There are three categories of data that are missing:
- Missing Completely At Random (MCAR) is an acronym that stands for “Missing Completely At Random.” It is the most random level of all. This means that the missing values in any feature are unaffected by the values of other features. In the event of lacking data, this is the preferred scenario.
- MAR denotes that the missing values of any feature are influenced by the values of other characteristics.
- MNAR stands for “Missing Not At Random.” Missing data that is not at random is a more significant problem, and in this instance, it may be prudent to investigate the data collection process further and try to figure out why the data is missing. For example, why did the majority of individuals in a poll not respond to a given question? Was the question ambiguous?
What should you do with the values that aren’t present?
After we’ve detected the missing values in our data, we’ll need to determine the magnitude of the missing values before taking any further action.
- Ignore the values that are missing– Except when the missing data is a MAR or MNAR, missing data under 10% for an individual instance or observation may usually be ignored. If the incomplete instances are not taken into account, the number of full cases must be adequate for the chosen analytic approach.

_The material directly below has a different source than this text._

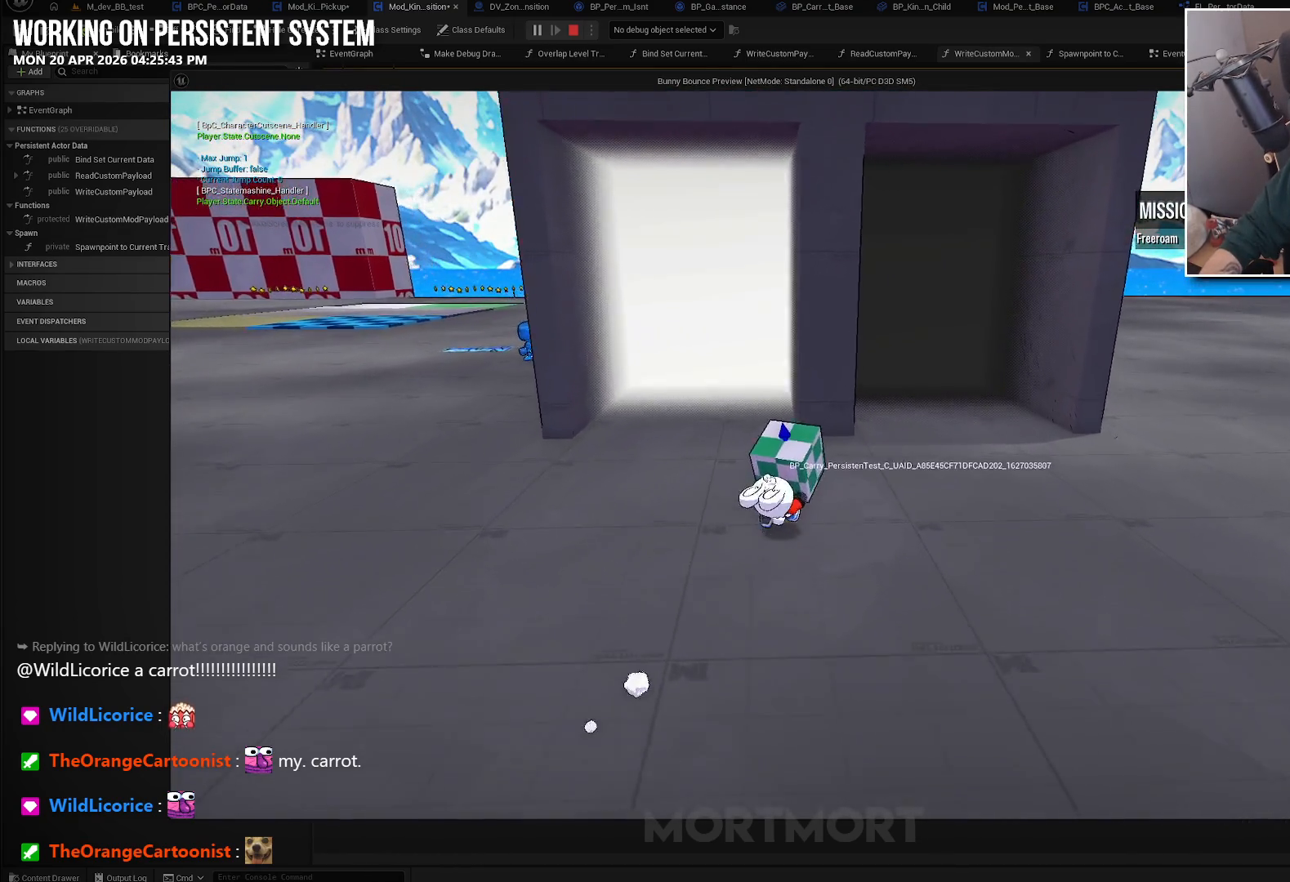
{"buttons": [], "left_stick": "up-right", "right_stick": "center", "events": [[50, "left_stick", "up-right"]]}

- Eliminating a variable– If the data is MCAR or MAR and a feature has a large number of missing values, that feature should be excluded from the analysis. If more than 5% of a feature of a sample’s data is missing, that feature or sample should probably be excluded. To avoid any artificial increases in relationships with independent variables, remove the dependent variable(s) if there are missing values in the instances or observations.
- Deleting– Cases with missing values for one or more characteristics are removed using this procedure. If the number of instances with missing data is minimal, it is preferable to remove them. Although this is a simple method, it may result in a large reduction in the sample size. Furthermore, the data may not always be absent at random. This might lead to erroneous parameter estimates.
- Imputation– is the process of using statistical tools to replace missing data. Imputation is beneficial in that it preserves all situations by substituting an estimated value based on other available data for missing data.
- Methods of Regression– variables having missing values are considered dependent variables, whereas those with complete cases are considered predictors or independent variables. The dependent variable’s observed values are fitted using a linear equation using the independent variables. The values for the missing data points are then predicted using this equation.
The downside of this strategy is that, as a result of selection, the detected independent variables will have a high correlation with the dependent variable. This would result in a bit too good a match for the missing data, lowering the uncertainty about that value. Furthermore, this presupposes a linear connection, which may not be the case in reality.
- KNN– To predict and substitute missing data, this technique uses k-nearest neighbor methods. The k-neighbors are picked using a distance metric, and the average of their distances is utilized as an imputation estimate. Both qualitative and quantitative qualities might be estimated using this method.
To get the best match, test multiple values of k with different distance measures. The distance measure might be determined by the data’s attributes. If the input variables are comparable in type, for example, Euclidean is a reasonable distance metric to apply. If the input variables are not of the same type, Manhattan distance is a reasonable metric to employ.
The use of KNN has the benefit of being straightforward to implement. However, it suffers from the dimensionality curse. It works well for a limited number of variables, but when the number of variables grows huge, it becomes computationally inefficient.